“Megalomania” is a sculptural study of size, ambition and fragility. Through each individual work, which have all been created especially for the exhibition, Brzeski, in his own particular and masterful style, faces off with figures and materials that appear in various ways hyperbolic, even imagined. The greatest, in terms of size (the word greatness meaning also size in Polish), of all the works on show is, in fact, titled “Imagined Greatness” ; a gigantic figure of a dwarf made out of thin steel rods. The same material was used for the sculpture of a sword swallower, in which a blade of sword immersed in a laboratory flask containing hydrochloric acid, is being slowly digested. The “Whisper from the Back of the Head” and “I Speak Things” are surrealist studies of heads sculpted out of solid blocks of steel, within which words and whispers take on a real, physical weight. “Losing Face”, a large piece made of rusty metal bars, describes the state of disintegration and uncertainty in an almost literary fashion. Last but not least, a composition with a rusty easel and a spider web, with its resident lurking in wait.
The disruption of scale and weight, the fanciful use of material, the transference of drawing into the physical space and an obsessive imagination that revolves around the human figure—these are the standard elements of Brzeski’s craft.

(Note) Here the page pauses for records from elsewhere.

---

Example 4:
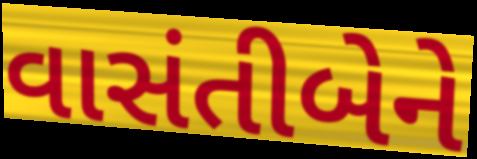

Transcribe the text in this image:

વાસંતીબેને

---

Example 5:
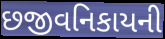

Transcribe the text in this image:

છજીવનિકાયનીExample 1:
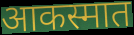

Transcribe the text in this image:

आकस्मात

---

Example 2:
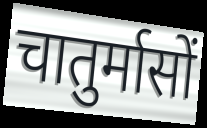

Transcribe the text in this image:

चातुर्मासों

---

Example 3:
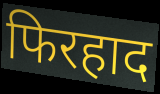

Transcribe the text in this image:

फिरहाद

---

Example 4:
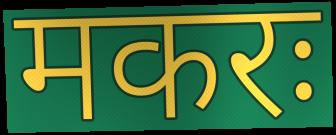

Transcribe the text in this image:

मकरः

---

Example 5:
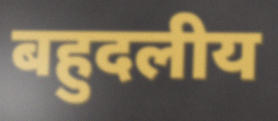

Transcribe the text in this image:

बहुदलीय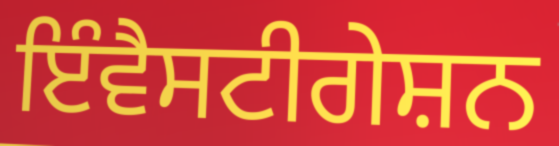
ਇੰਵੈਸਟੀਗੇਸ਼ਨ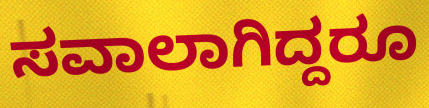
ಸವಾಲಾಗಿದ್ದರೂ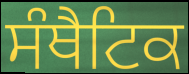
ਸੰਥੈਟਿਕ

For this show, the artist makes an additional gesture in dividing the exhibition space into two parts. One part contains all the objects included in the show, while the other remains empty. It’s a subversive tactic meant to deprive his own works of a comfortable space in which to dwell, composing, instead, a sort of painting spread against the gallery wall. At the same time, he sets into motion a subsequent level of illusion, urging the viewer to read the whole as a staged drama featuring the artist, his sculptures and his dilemmas. The acts of performing and posing fit right in to the megalomania of the title – a universal phenomenon that is, by the same token, ideal fodder for insects and corrosion.

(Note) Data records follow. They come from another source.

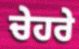
ਚੇਹਰੇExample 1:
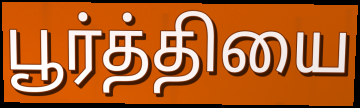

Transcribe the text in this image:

பூர்த்தியை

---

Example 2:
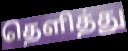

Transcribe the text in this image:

தெளித்து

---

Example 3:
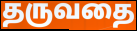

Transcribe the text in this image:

தருவதை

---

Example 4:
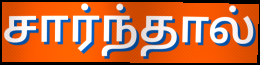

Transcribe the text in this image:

சார்ந்தால்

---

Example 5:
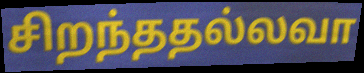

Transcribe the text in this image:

சிறந்ததல்லவா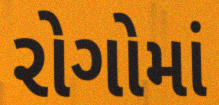
રોગોમાં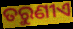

“Through the use of spatial, physical size,” says Brzeski, “I refer to how we measure our potential, the ratio of size to other great forces at work within us. In particular, these two major opposing forces: on the one hand the feeling of Godliness and “I can do anything”, and on the other, “I am nothing and I’ve messed it all up again”. And these two forces get in the others’ way, with one leading at first, only to give way to the other.”